Search code examples
embeddingrecurrent-neural-network

Embeddings with recurrent neural networks


I am working on a research project on text data (it's about search engine queries supervised classification). I have already implemented different methods and I have also used different models for the text (such as binary vectors of the dimention of my vocabulary - 1 if the i-th word appears in the text, 0 otherwise - or words embedding with the model word2vec).

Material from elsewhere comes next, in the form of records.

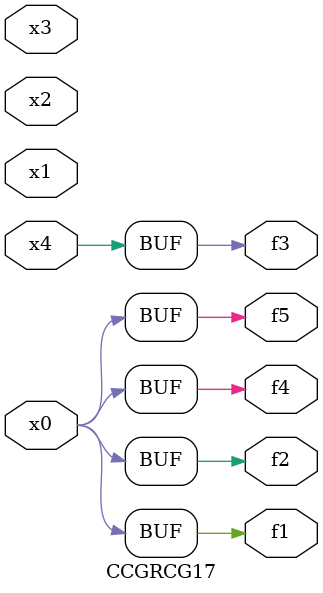
<source format=v>
module CCGRCG17(
	input x0, x1, x2, x3, x4,
	output f1, f2, f3, f4, f5
);
	assign f1 = x0;
	assign f2 = x0;
	assign f3 = x4;
	assign f4 = x0;
	assign f5 = x0;
endmodule

</source>
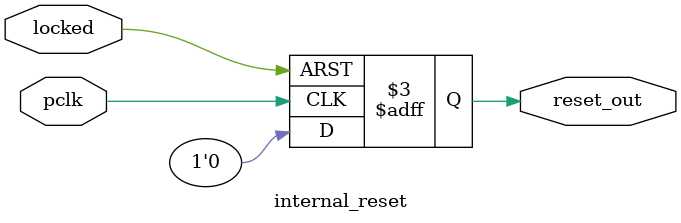
<source format=v>


`timescale 1 ns / 1 ps

// Declare the module and its ports. This is
// using Verilog-2001 syntax.

module internal_reset (
    input   wire pclk,
    input   wire locked,
    output  reg  reset_out
    );


    always @(negedge pclk or negedge locked) 
        begin
            if(!locked)
                reset_out <= 1'b1;
            else 
                reset_out <= 1'b0;
        end

    /*reg  reset_out_nxt;

    reg [10:0] counter=11'b0;
    reg [10:0] counter_nxt;

    always @(posedge pclk)
        begin
            reset_out <=reset_out_nxt;
            counter <= counter_nxt;
        end

    always @(negedge locked)
        begin
            counter_nxt <=11'b0;
            reset_out <=1'b1;
            
        end


    always @*
        begin
            if(counter_nxt > 100)
                begin
                    reset_out_nxt =1'b0;
                    counter_nxt=counter;
                end
            else 
                begin
                    reset_out_nxt =reset_out;
                    counter_nxt=counter+1;
                end

        end */
endmodule


</source>
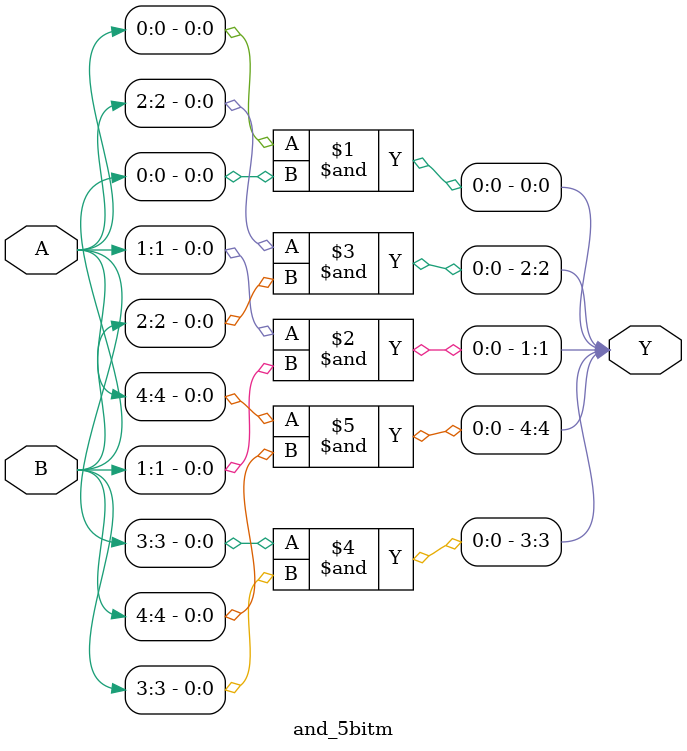
<source format=v>
module and_5bitm (output [4:0] Y, input [4:0] A, input [4:0] B);
	and and1(Y[0], A[0], B[0]);
	and and2(Y[1], A[1], B[1]);
	and and3(Y[2], A[2], B[2]);
	and and4(Y[3], A[3], B[3]);
	and and5(Y[4], A[4], B[4]);
endmodule
</source>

My advisor told me that maybe we could find another representation of the queries using Recurrent Neural Network. This representation should keep into account the sequentiality of the words in the text thanks to the recurrence relation. I have read some documentation about RNN but I haven't find anything useful for this goal. I have read lot of things about language modelling (which predict probabilities of the words), but I don't understand how I could adapt this model in order to obtain something like an embedded vector.

Thank you very much!


Solution

  • Usually, if one wants to obtain embeddings from a query or a sentence exploiting RNN, the logits are used. The logits are simply the output values of the network after the forward pass of the full sentence/query.

    The logit values produce a vector that has the dimensions of the output layer (i.e. number of the target classes): usually, it is the vocabulary, since they are extracted from a language model.

    For hints have a look at these:

    Note that in principle one could use also use bidirectional networks or networks trained on other tasks, obtaining smaller embeddings, even if this last option is kind of fancy and it has not been explored up to my knowledge.